Authors: Timur Hammond*, Syracuse University
Topics: Cultural Geography, Political Geography, Urban Geography
Keywords: Turkey, materiality, memory, infrastructure, earthquakes, coup attempt
Session Type: Paper
Presentation File: No File Uploaded
This paper juxtaposes two memorial narratives circulating in contemporary Turkey. The first involves the complex legacies of the 1999 Marmara quake that killed tens of thousands, left hundreds of thousands homeless, and helped to set in motion a set of political, legal, cultural, and environmental changes. In September 2019, a 5.8 magnitude quake shook much of the city and prompted many to ask what – if anything – had changed.

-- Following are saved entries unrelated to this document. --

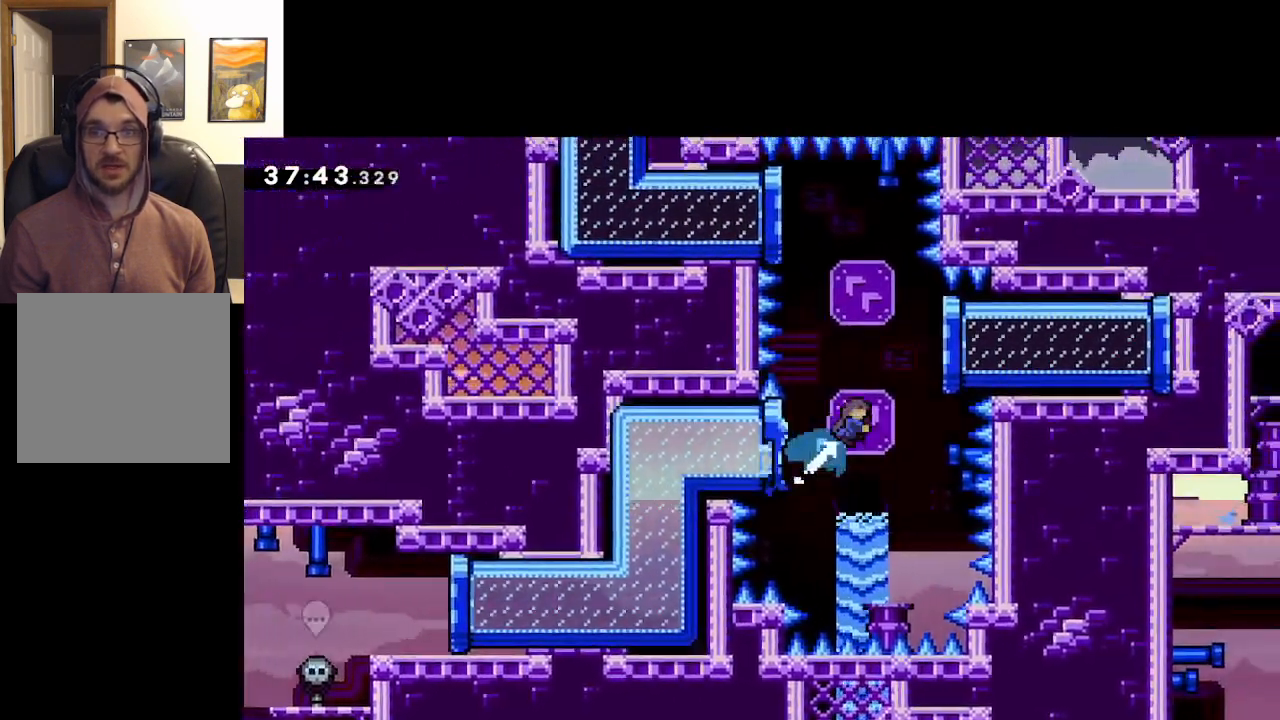
{"buttons": [], "left_stick": "right", "right_stick": "center", "events": [[250, "X", "up"]]}
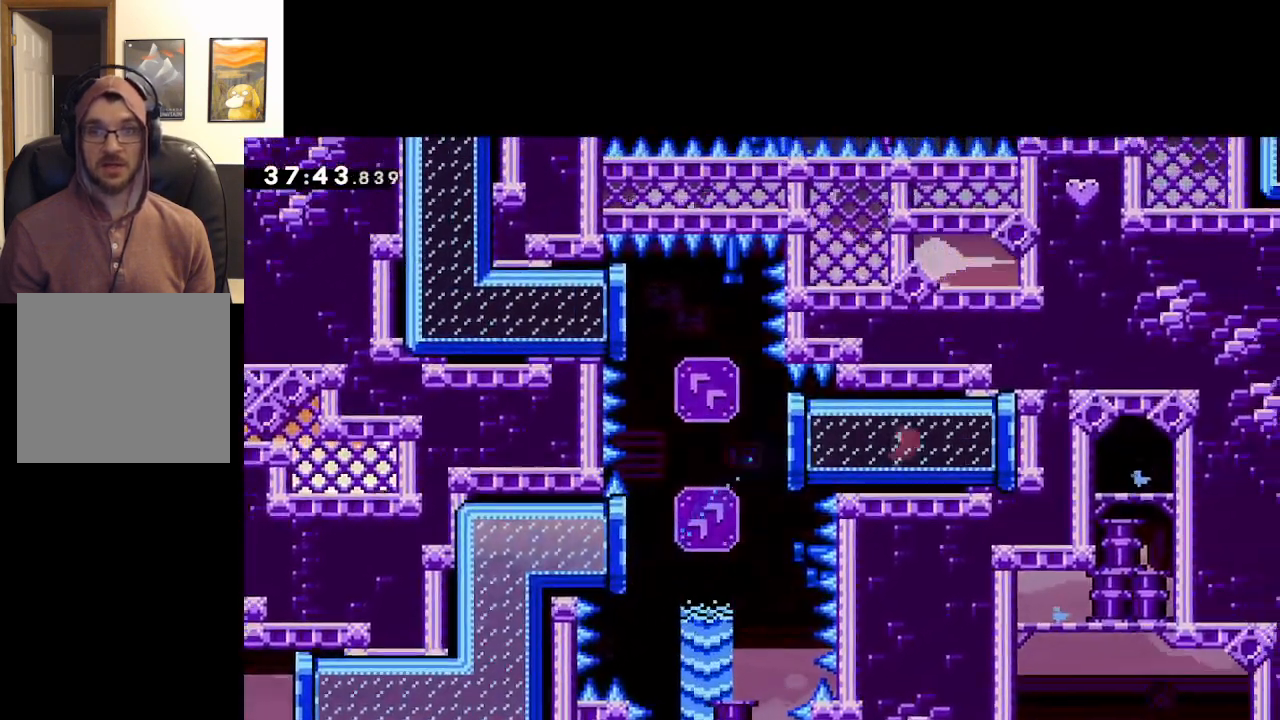
{"buttons": [], "left_stick": "up-left", "right_stick": "center", "events": [[50, "left_stick", "center"], [167, "left_stick", "left"], [233, "left_stick", "up-left"]]}
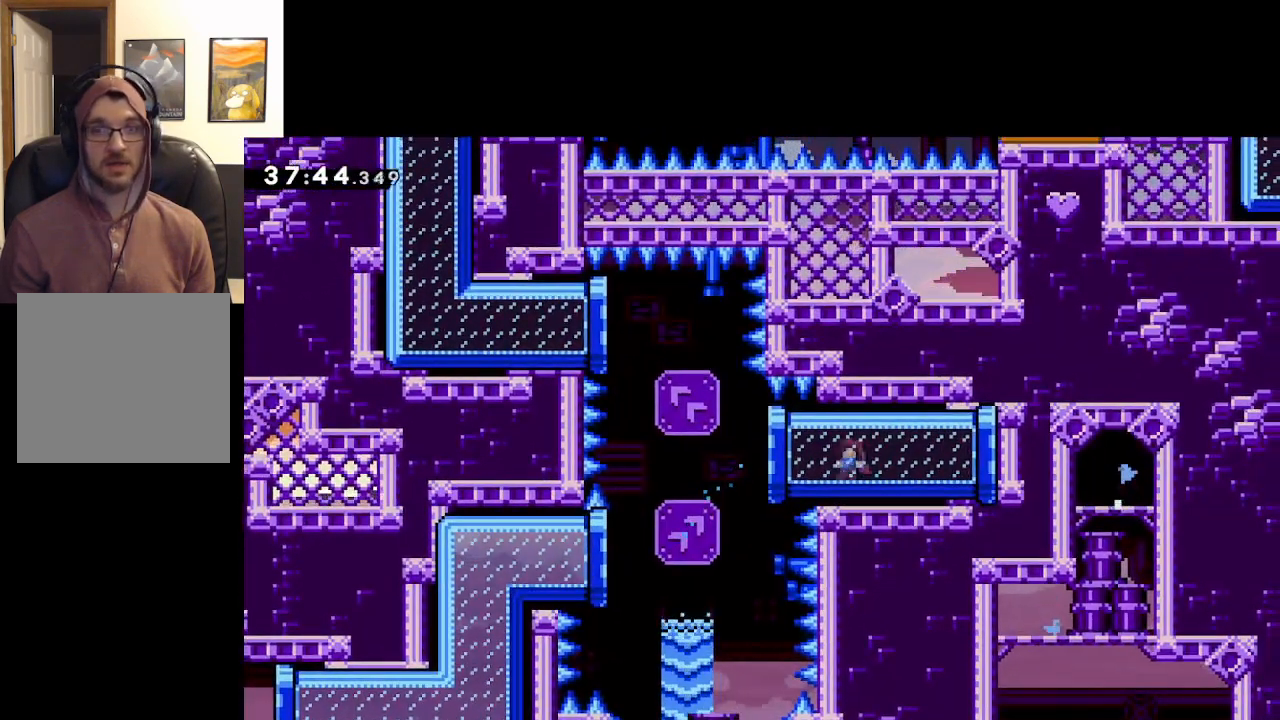
{"buttons": ["A", "X"], "left_stick": "up-left", "right_stick": "center", "events": [[300, "X", "down"], [350, "A", "down"]]}
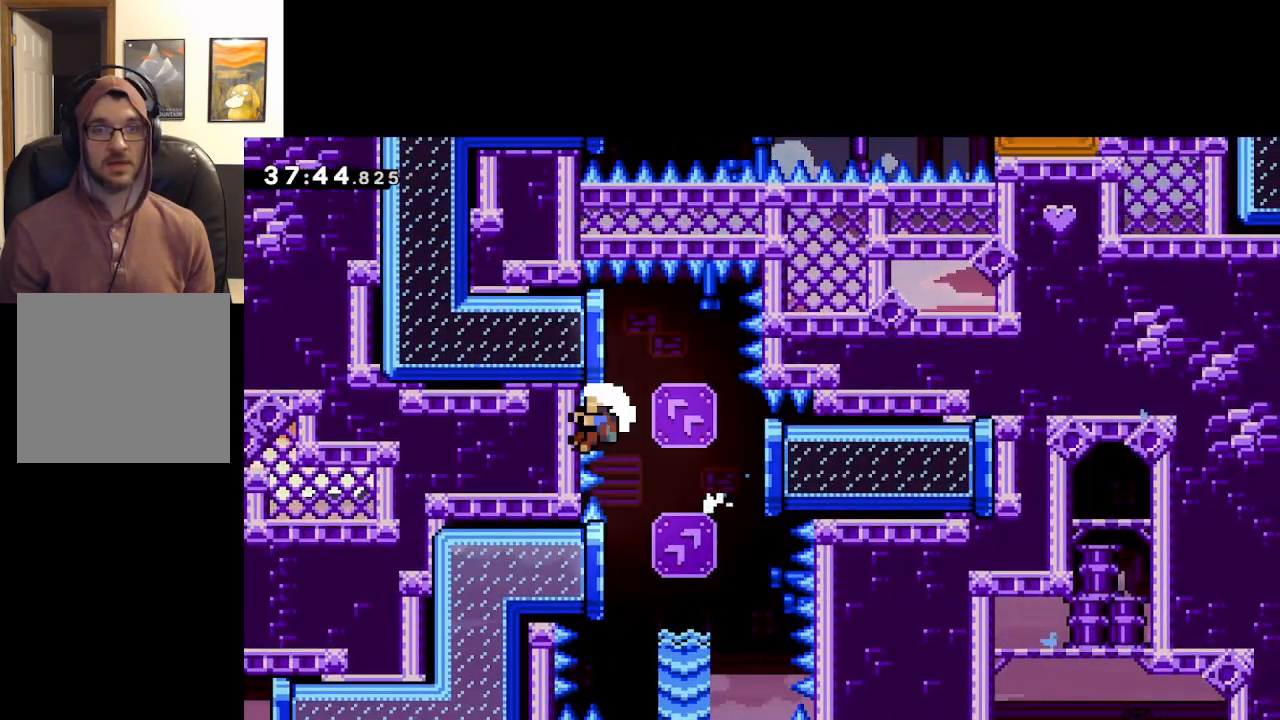
{"buttons": ["A"], "left_stick": "center", "right_stick": "center", "events": [[33, "A", "up"], [283, "X", "up"], [483, "A", "down"], [500, "left_stick", "center"]]}
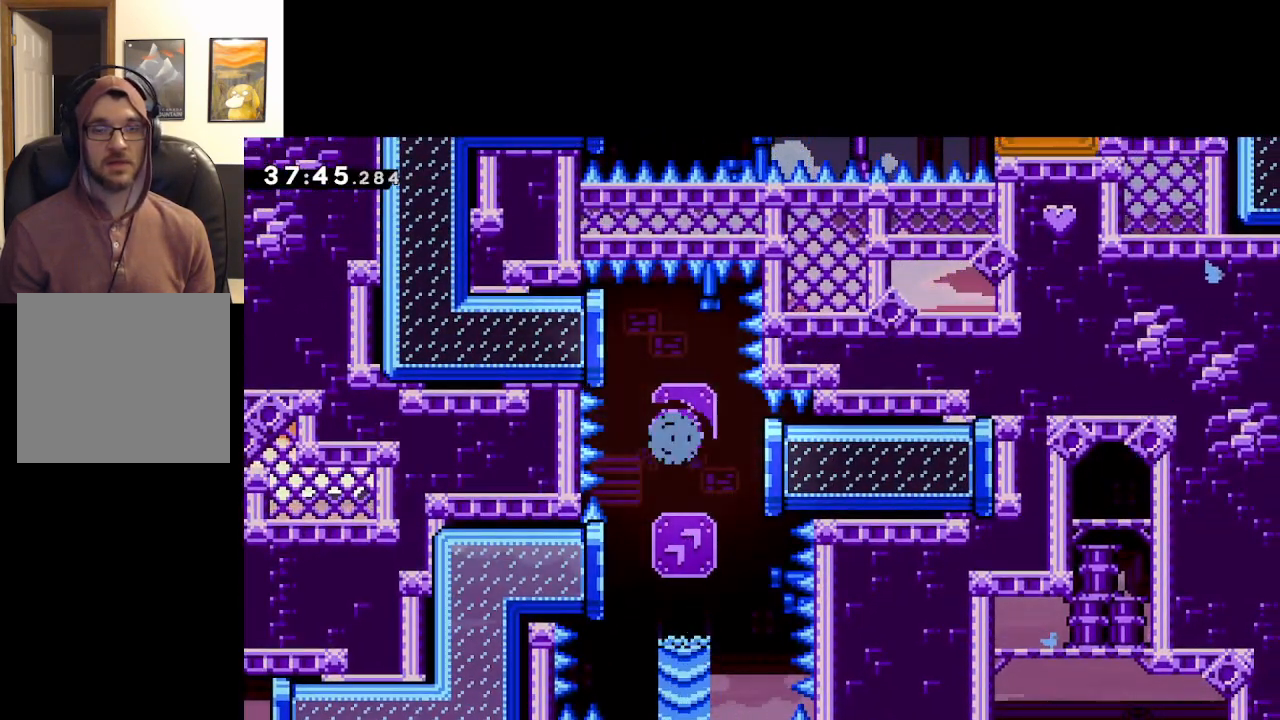
{"buttons": ["A"], "left_stick": "center", "right_stick": "center", "events": [[100, "A", "up"], [167, "A", "down"], [267, "A", "up"], [333, "A", "down"], [450, "A", "up"], [500, "A", "down"]]}
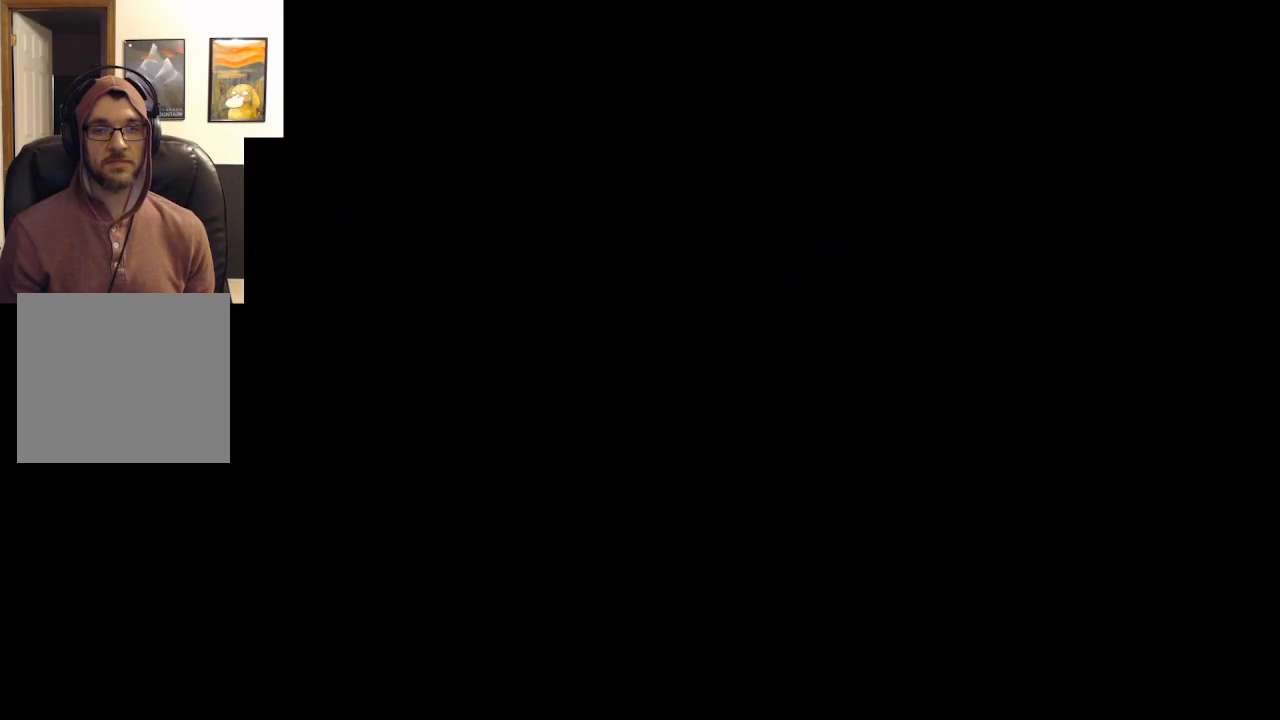
{"buttons": [], "left_stick": "center", "right_stick": "center", "events": [[167, "A", "up"]]}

The second has emerged in the aftermath of the July 15, 2016 coup attempt. Commemorating the heroism of the nation and framing the defeat of the coup attempt as an event of world-historical importance, this memorial narrative has become closely associated with the government of President Recep Tayyip Erdoğan. I bring these two narratives together by focusing on the shared infrastructural objects that appear in both: Bridges and buildings. I argue that even though these two narratives seem to have little to do with each other, they in fact help us understand both the power of everyday objects and their limits in Turkey today. Comparing and contrasting how bridges and buildings are woven into broader narratives about responsibility, agency, and authority, this paper sheds light on the politics of contemporary Turkey and raises a set of conceptual questions about durability, trauma, and memorial publics.